Güdel, M. P. Hehlen and J. R. Quagliano

**Electronic energy-level structure, correlation crystal-field
effects, and f-f transition intensities of Er**^{3+} in
Cs_{3}Lu_{2}Cl_{9}

*Phys. Rev. B* __57__, 15229-15241 (1998)

**Abstract:**
Single crystals of 1% Er^{3+}-doped
Cs_{3}Lu_{2}Cl_{9}
were grown using the Bridgman technique. From highly resolved polarized
absorption spectra measured at 10 and 16 K, and upconversion luminescence and
excitation spectra measured at 4.2 K, 114 crystal-field levels from 27
^{2S+1}*L*_{J}(4*f*^{11})
multiplets of Er^{3+} were assigned. 111 of these were
used for a semiempirical computational analysis. A Hamiltonian including only
electrostatic, spin-orbit, and one-particle crystal-field interactions
(*C*_{3v}) yielded a root-mean-square standard deviation of
159.8 cm^{–1} and could not adequately
reproduce the experimental crystal-field energies. The additional inclusion of
two- and three-body atomic interactions, giving a Hamiltonian with 16 atomic and
6 crystal-field parameters, greatly reduced the rms standard deviation to
22.75 cm^{–1}. The further inclusion of the
correlation crystal-field interaction *g*^{4}_{10A}
again lowered the rms standard deviation to a final value of
17.98 cm^{–1} and provided substantial
improvement in the calculated crystal-field splittings of mainly the
*J*=9/2 or *J*=11/2 multiplets.
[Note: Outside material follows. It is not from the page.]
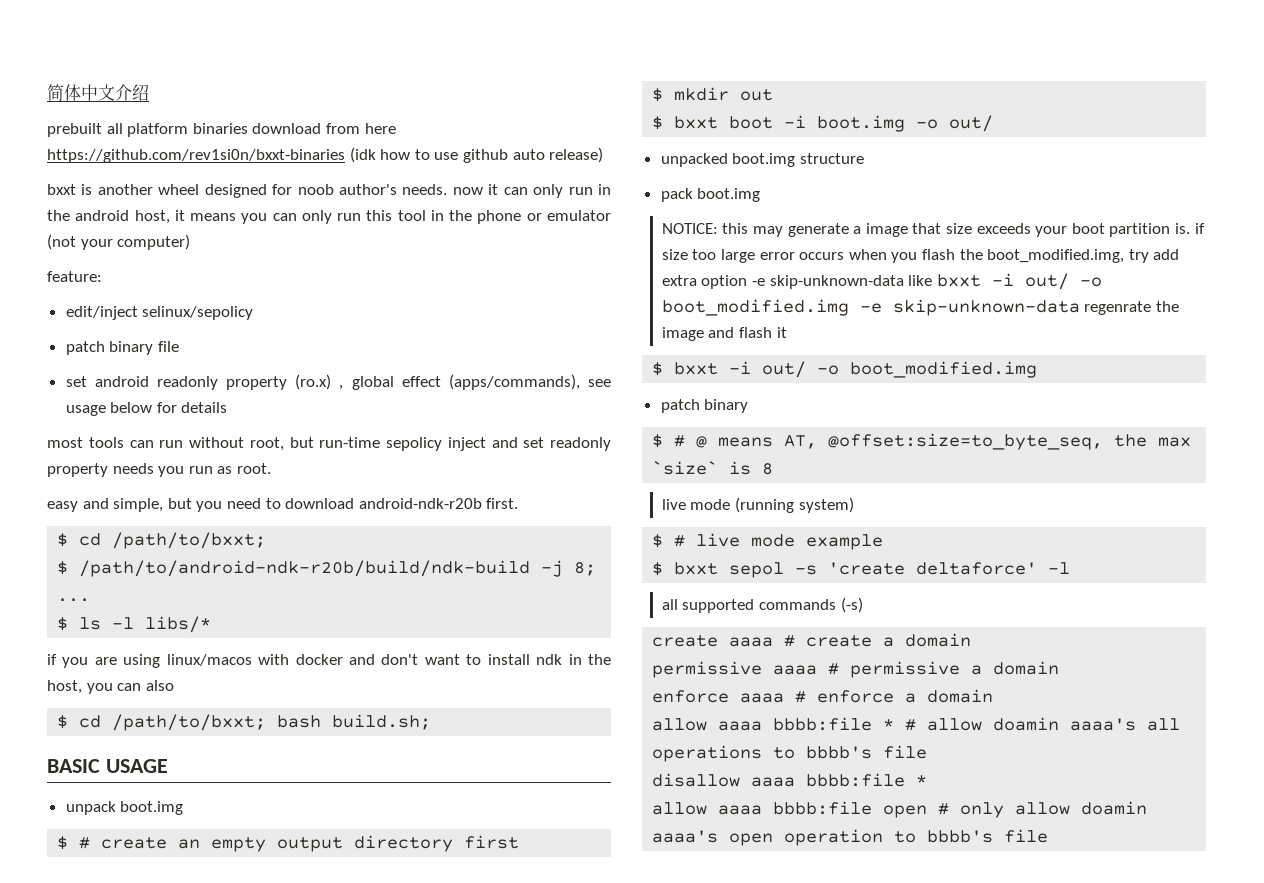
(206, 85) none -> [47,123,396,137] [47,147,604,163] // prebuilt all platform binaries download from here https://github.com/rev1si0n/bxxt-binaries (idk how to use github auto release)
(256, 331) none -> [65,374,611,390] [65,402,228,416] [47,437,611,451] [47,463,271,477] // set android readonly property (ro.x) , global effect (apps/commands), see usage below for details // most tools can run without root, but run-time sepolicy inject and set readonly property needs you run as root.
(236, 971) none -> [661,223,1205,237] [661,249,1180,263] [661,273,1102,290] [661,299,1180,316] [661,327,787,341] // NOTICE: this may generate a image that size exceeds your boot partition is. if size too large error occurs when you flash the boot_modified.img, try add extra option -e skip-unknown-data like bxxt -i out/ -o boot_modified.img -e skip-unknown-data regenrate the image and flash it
However, the calculated baricenter
energies of some excited-state multiplets deviate from their respective
experimental values, and improvements in the atomic part of the effective
Hamiltonian are required to correct this deficiency of the model. On the basis
of the calculated electronic wave functions, the 12 electric-dipole intensity
parameters (*C*_{3v}) of the total transition dipole
strength were obtained from a fit to 95 experimental crystal-field transition
intensities. The overall agreement between experimental and calculated
intensities is fair. The discrepancies are most likely a result of using the
approximate *C*_{3v} rather than the actual
*C*_{3} point symmetry of Er^{3+} in
Cs_{3}Lu_{2}Cl_{9}
in the calculations.